Source texts of formatted documents
-- -- --

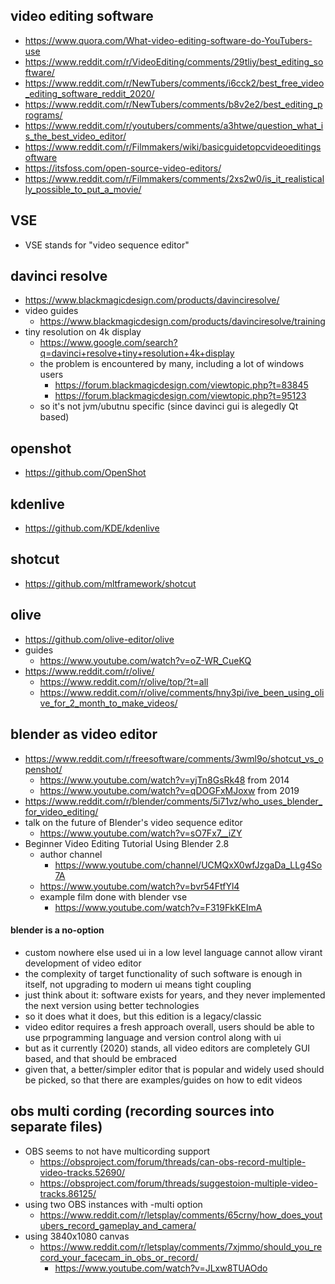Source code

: ## video editing software

- https://www.quora.com/What-video-editing-software-do-YouTubers-use
- https://www.reddit.com/r/VideoEditing/comments/29tliy/best_editing_software/
- https://www.reddit.com/r/NewTubers/comments/i6cck2/best_free_video_editing_software_reddit_2020/
- https://www.reddit.com/r/NewTubers/comments/b8v2e2/best_editing_programs/
- https://www.reddit.com/r/youtubers/comments/a3htwe/question_what_is_the_best_video_editor/
- https://www.reddit.com/r/Filmmakers/wiki/basicguidetopcvideoeditingsoftware
- https://itsfoss.com/open-source-video-editors/
- https://www.reddit.com/r/Filmmakers/comments/2xs2w0/is_it_realistically_possible_to_put_a_movie/

## VSE

- VSE stands for "video sequence editor"

## davinci resolve

- https://www.blackmagicdesign.com/products/davinciresolve/
- video guides
    - https://www.blackmagicdesign.com/products/davinciresolve/training
- tiny resolution on 4k display
    - https://www.google.com/search?q=davinci+resolve+tiny+resolution+4k+display
    - the problem is encountered by many, including a lot of windows users
        - https://forum.blackmagicdesign.com/viewtopic.php?t=83845
        - https://forum.blackmagicdesign.com/viewtopic.php?t=95123
    - so it's not jvm/ubutnu specific (since davinci gui is alegedly Qt based)

## openshot

- https://github.com/OpenShot

## kdenlive

- https://github.com/KDE/kdenlive

## shotcut

- https://github.com/mltframework/shotcut

## olive

- https://github.com/olive-editor/olive
- guides
    - https://www.youtube.com/watch?v=oZ-WR_CueKQ
- https://www.reddit.com/r/olive/
    - https://www.reddit.com/r/olive/top/?t=all
    - https://www.reddit.com/r/olive/comments/hny3pi/ive_been_using_olive_for_2_month_to_make_videos/


## blender as video editor

- https://www.reddit.com/r/freesoftware/comments/3wml9o/shotcut_vs_openshot/
    - https://www.youtube.com/watch?v=yjTn8GsRk48 from 2014
    - https://www.youtube.com/watch?v=qDOGFxMJoxw from 2019
- https://www.reddit.com/r/blender/comments/5i71vz/who_uses_blender_for_video_editing/
- talk on the future of Blender's video sequence editor
    - https://www.youtube.com/watch?v=sO7Fx7__iZY
- Beginner Video Editing Tutorial Using Blender 2.8
    - author channel
        - https://www.youtube.com/channel/UCMQxX0wfJzgaDa_LLg4So7A
    - https://www.youtube.com/watch?v=bvr54FtfYl4
    - example film done with blender vse
        - https://www.youtube.com/watch?v=F319FkKEImA

#### blender is a no-option

- custom nowhere else used ui in a low level language cannot allow virant development of video editor
- the complexity of target functionality of such software is enough in itself, not upgrading to modern ui means tight coupling
- just think about it: software exists for years, and they never implemented the next version using better technologies
- so it does what it does, but this edition is a legacy/classic
- video editor requires a fresh approach overall, users should be able to use prpogramming language and version control along with ui
- but as it currently (2020) stands, all video editors are completely GUI based, and that should be embraced
- given that, a better/simpler editor that is popular and widely used should be picked, so that there are examples/guides on how to edit videos

## obs multi cording (recording sources into separate files)

- OBS seems to not have multicording support
    - https://obsproject.com/forum/threads/can-obs-record-multiple-video-tracks.52690/
    - https://obsproject.com/forum/threads/suggestoion-multiple-video-tracks.86125/
- using two OBS instances with -multi option
    - https://www.reddit.com/r/letsplay/comments/65crny/how_does_youtubers_record_gameplay_and_camera/
- using 3840x1080 canvas
    - https://www.reddit.com/r/letsplay/comments/7xjmmo/should_you_record_your_facecam_in_obs_or_record/
        - https://www.youtube.com/watch?v=JLxw8TUAOdo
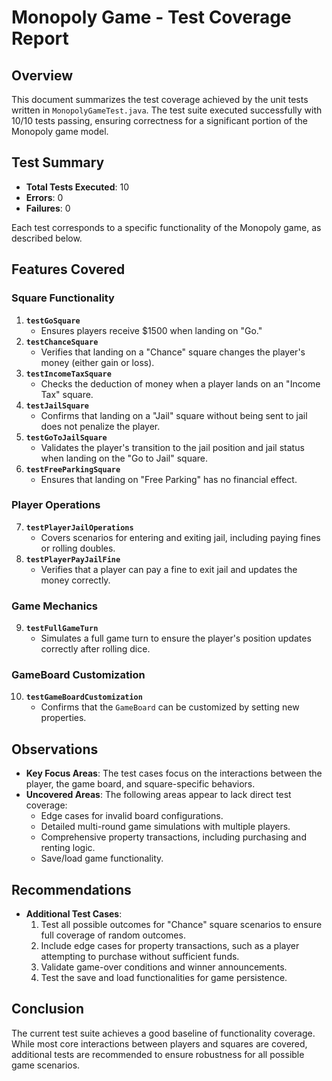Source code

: # Monopoly Game - Test Coverage Report

## Overview
This document summarizes the test coverage achieved by the unit tests written in `MonopolyGameTest.java`. The test suite executed successfully with 10/10 tests passing, ensuring correctness for a significant portion of the Monopoly game model.

## Test Summary
- **Total Tests Executed**: 10
- **Errors**: 0
- **Failures**: 0

Each test corresponds to a specific functionality of the Monopoly game, as described below.

## Features Covered
### Square Functionality
1. **`testGoSquare`**
   - Ensures players receive $1500 when landing on "Go."
2. **`testChanceSquare`**
   - Verifies that landing on a "Chance" square changes the player's money (either gain or loss).
3. **`testIncomeTaxSquare`**
   - Checks the deduction of money when a player lands on an "Income Tax" square.
4. **`testJailSquare`**
   - Confirms that landing on a "Jail" square without being sent to jail does not penalize the player.
5. **`testGoToJailSquare`**
   - Validates the player's transition to the jail position and jail status when landing on the "Go to Jail" square.
6. **`testFreeParkingSquare`**
   - Ensures that landing on "Free Parking" has no financial effect.

### Player Operations
7. **`testPlayerJailOperations`**
   - Covers scenarios for entering and exiting jail, including paying fines or rolling doubles.
8. **`testPlayerPayJailFine`**
   - Verifies that a player can pay a fine to exit jail and updates the money correctly.

### Game Mechanics
9. **`testFullGameTurn`**
   - Simulates a full game turn to ensure the player's position updates correctly after rolling dice.

### GameBoard Customization
10. **`testGameBoardCustomization`**
    - Confirms that the `GameBoard` can be customized by setting new properties.

## Observations
- **Key Focus Areas**: 
  The test cases focus on the interactions between the player, the game board, and square-specific behaviors.
- **Uncovered Areas**:
  The following areas appear to lack direct test coverage:
  - Edge cases for invalid board configurations.
  - Detailed multi-round game simulations with multiple players.
  - Comprehensive property transactions, including purchasing and renting logic.
  - Save/load game functionality.

## Recommendations
- **Additional Test Cases**:
  1. Test all possible outcomes for "Chance" square scenarios to ensure full coverage of random outcomes.
  2. Include edge cases for property transactions, such as a player attempting to purchase without sufficient funds.
  3. Validate game-over conditions and winner announcements.
  4. Test the save and load functionalities for game persistence.

## Conclusion
The current test suite achieves a good baseline of functionality coverage. While most core interactions between players and squares are covered, additional tests are recommended to ensure robustness for all possible game scenarios.
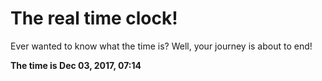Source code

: # The real time clock!

Ever wanted to know what the time is? Well, your journey is about to end!

**The time is Dec 03, 2017, 07:14**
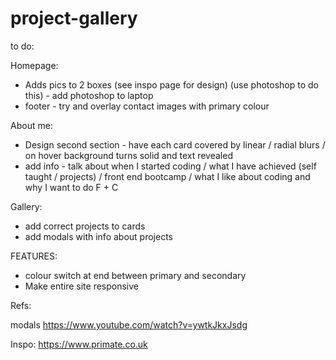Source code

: # project-gallery

to do:

Homepage:

- Adds pics to 2 boxes (see inspo page for design) (use photoshop to do this) - add photoshop to laptop
- footer - try and overlay contact images with primary colour

About me:
- Design second section - have each card covered by linear / radial blurs / on hover background turns solid and text revealed
- add info - talk about when I started coding / what I have achieved (self taught / projects) / front end bootcamp / what I like about coding and why I want to do F + C

Gallery:

- add correct projects to cards
- add modals with info about projects

FEATURES:

- colour switch at end between primary and secondary
- Make entire site responsive

Refs:

modals
https://www.youtube.com/watch?v=ywtkJkxJsdg

Inspo:
https://www.primate.co.uk


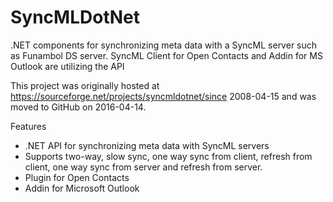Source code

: # SyncMLDotNet
.NET components for synchronizing meta data with a SyncML server such as Funambol DS server. SyncML Client for Open Contacts and Addin for MS Outlook are utilizing the API

This project was originally hosted at https://sourceforge.net/projects/syncmldotnet/since 2008-04-15 and was moved to GitHub on 2016-04-14.


Features
* .NET API for synchronizing meta data with SyncML servers
* Supports two-way, slow sync, one way sync from client, refresh from client, one way sync from server and refresh from server.
* Plugin for Open Contacts
* Addin for Microsoft Outlook
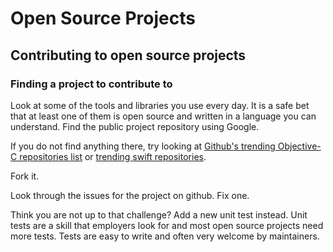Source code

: # Open Source Projects

## Contributing to open source projects

### Finding a project to contribute to

Look at some of the tools and libraries you use every day. It is a safe bet that at least one of them is open source and written in a language you can understand. Find the public project repository using Google. 

If you do not find anything there, try looking at [Github's trending Objective-C repositories list](https://github.com/trending/objective-c?since=monthly) or [trending swift repositories](https://github.com/trending/swift?since=monthly).

Fork it.

Look through the issues for the project on github. Fix one.

Think you are not up to that challenge? Add a new unit test instead. Unit tests are a skill that employers look for and most open source projects need more tests. Tests are easy to write and often very welcome by maintainers.
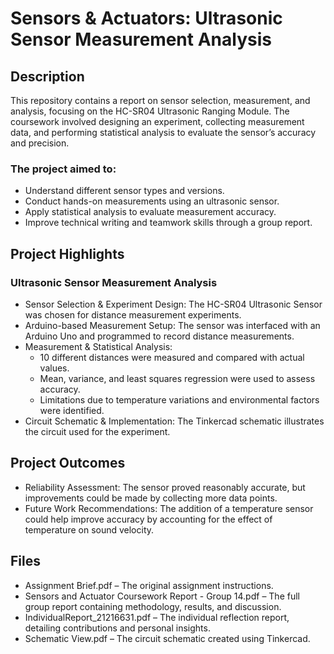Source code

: # Sensors & Actuators: Ultrasonic Sensor Measurement Analysis

## Description
This repository contains a report on sensor selection, measurement, and analysis, focusing on the HC-SR04 Ultrasonic Ranging Module. The coursework involved designing an experiment, collecting measurement data, and performing statistical analysis to evaluate the sensor’s accuracy and precision.
### The project aimed to:
- Understand different sensor types and versions.
- Conduct hands-on measurements using an ultrasonic sensor.
- Apply statistical analysis to evaluate measurement accuracy.
- Improve technical writing and teamwork skills through a group report.

## Project Highlights
### Ultrasonic Sensor Measurement Analysis
- Sensor Selection & Experiment Design: The HC-SR04 Ultrasonic Sensor was chosen for distance measurement experiments.
- Arduino-based Measurement Setup: The sensor was interfaced with an Arduino Uno and programmed to record distance measurements.
- Measurement & Statistical Analysis:
  - 10 different distances were measured and compared with actual values.
  - Mean, variance, and least squares regression were used to assess accuracy.
  - Limitations due to temperature variations and environmental factors were identified.
- Circuit Schematic & Implementation: The Tinkercad schematic illustrates the circuit used for the experiment.

## Project Outcomes
- Reliability Assessment: The sensor proved reasonably accurate, but improvements could be made by collecting more data points.
- Future Work Recommendations: The addition of a temperature sensor could help improve accuracy by accounting for the effect of temperature on sound velocity.

## Files
- Assignment Brief.pdf – The original assignment instructions.
- Sensors and Actuator Coursework Report - Group 14.pdf – The full group report containing methodology, results, and discussion.
- IndividualReport_21216631.pdf – The individual reflection report, detailing contributions and personal insights.
- Schematic View.pdf – The circuit schematic created using Tinkercad.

-- -- --

AIM OF THE TASK: Return, from the data, each line where the string "Recommendations" occurs.

SOLUTION BELOW:
## Recommendations
- Future Work Recommendations: The addition of a temperature sensor could help improve accuracy by accounting for the effect of temperature on sound velocity.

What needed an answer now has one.